While “Daughters of the Niger-Delta” reminds us of an important advocacy we sidelined in our campaigns against the ravages of oil companies in the oil-rich region, the lots of the people who actually bear the brunt of the oil spills and government’s insensitivity to the the plights of the law-abiding citizens while pampering the criminals who destroy and steal national resources, are highlighted.

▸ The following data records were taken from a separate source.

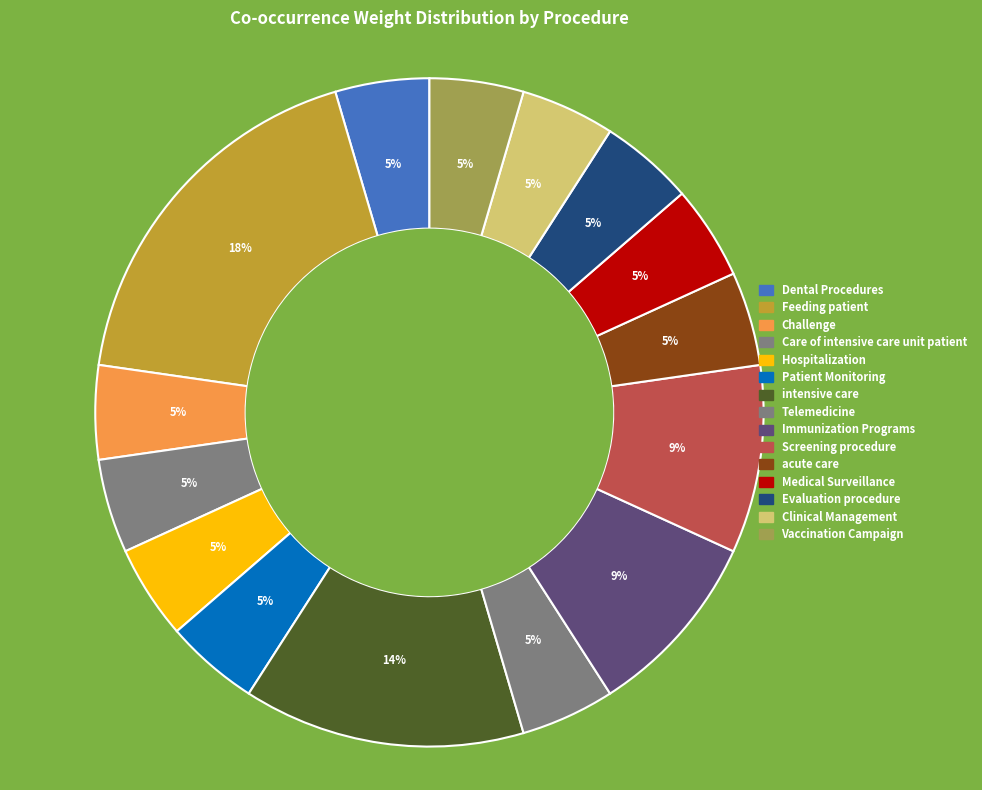

What percentage is the Dental Procedures slice, to the nearest percent?

5%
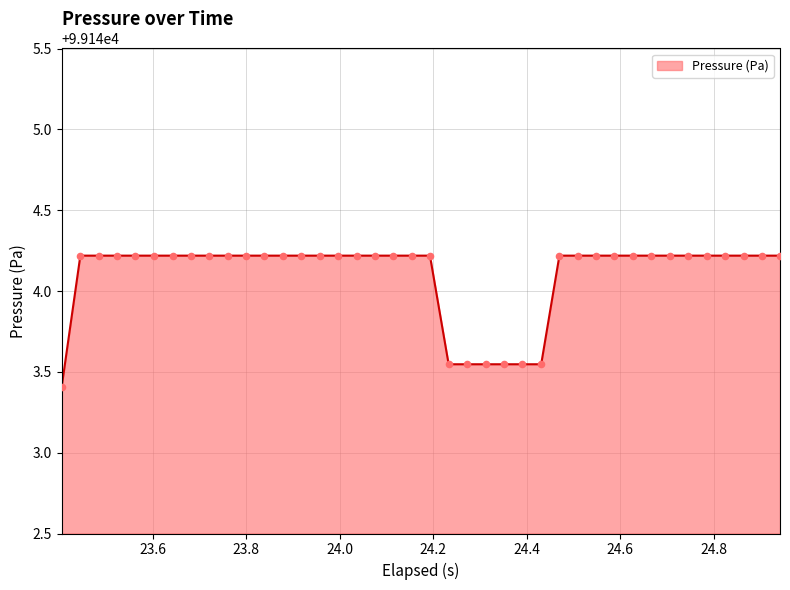

What is the maximum value shown in the chart?

99144.2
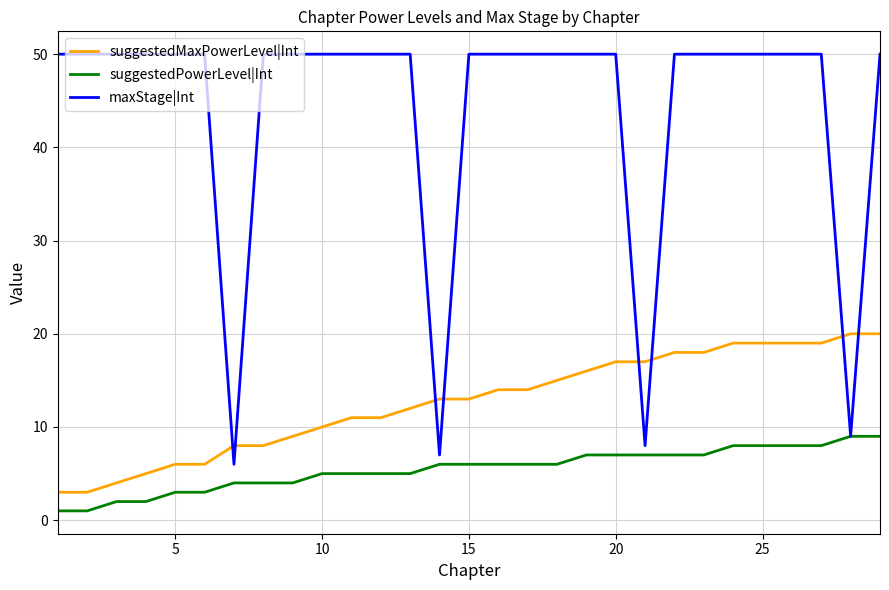

What is the maximum value shown in the chart?

50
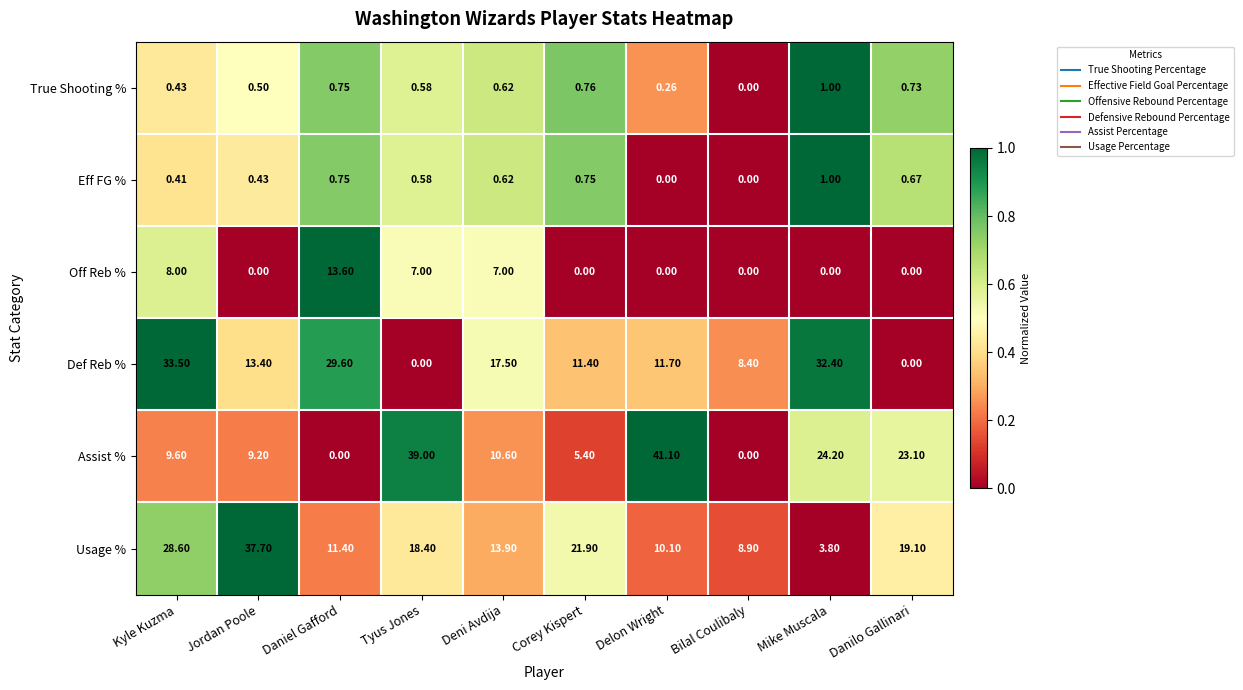

Which label corresponds to the largest value in the chart?

Delon Wright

Aside from government’s lack of concern with the welfares of its non-protesting, non-criminal electorates, protecting them from cultural and religious victimisations is a function it has since given up.

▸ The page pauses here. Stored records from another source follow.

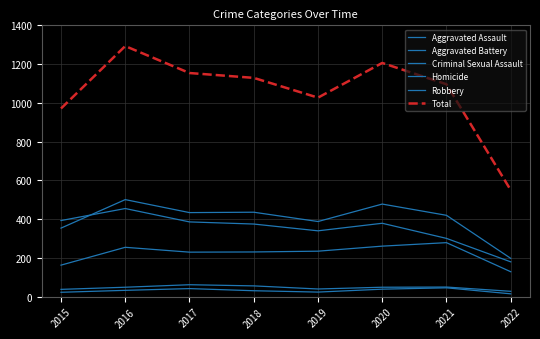

Which has a higher value, 2020 or 2017?

2020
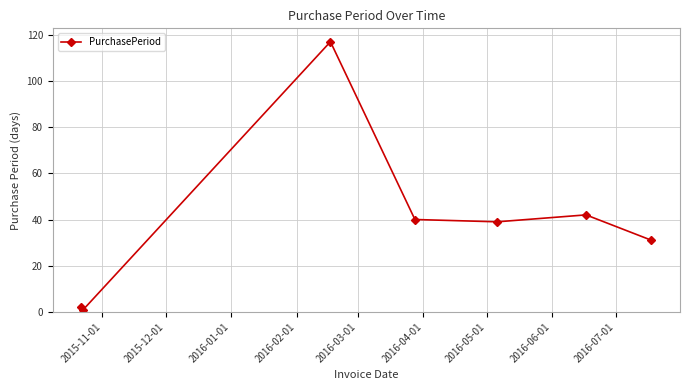

What is the difference between the maximum and minimum values?

116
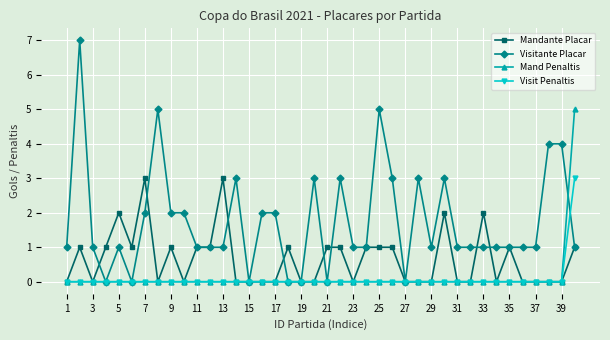

What is the value of the Mandante Placar point at the 25th from the left?

1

The most unfortunate challenge to this advocacy is the embarrassing ignorance of the people involved, as seen in the interview granted by 35 year-old Kevin Damo (min 43:41) who trivialises the conditions of the ladies while laughing over bottles of beers with fellow idle friends as he justifies his reasons for polygamy as just to make “half-brothers and half-sisters” for his children. And he has three wives, promising to make up to seventeen children which seems to be a modest number to him. Does this portend any danger? In a region of a few billionaire elite, and incredibly poor masses, the Kevin Damos have just offered the nation more potential criminals, for crimes are the last resorts of any product of such wicked marriages, just as begging is the last resort of the children of many economically incapacitated couples in the north. And it takes Mind, Information and Narrative Development (MIND) – an Abuja-based non-profit organisation that may be dubbed “foreign”, being run by a foreigner – in partnership with the German embassy to give us “Daughters of the Niger-Delta” through a group of nine Nigerian ladies from the region trained by MIND for this project. “Daughters of the Niger-Delta” is a beautiful effort of amateur filmmakers. I hope there is no any African “activist” waiting to counter this project as another production of the “White Saviors”. May God save us from us!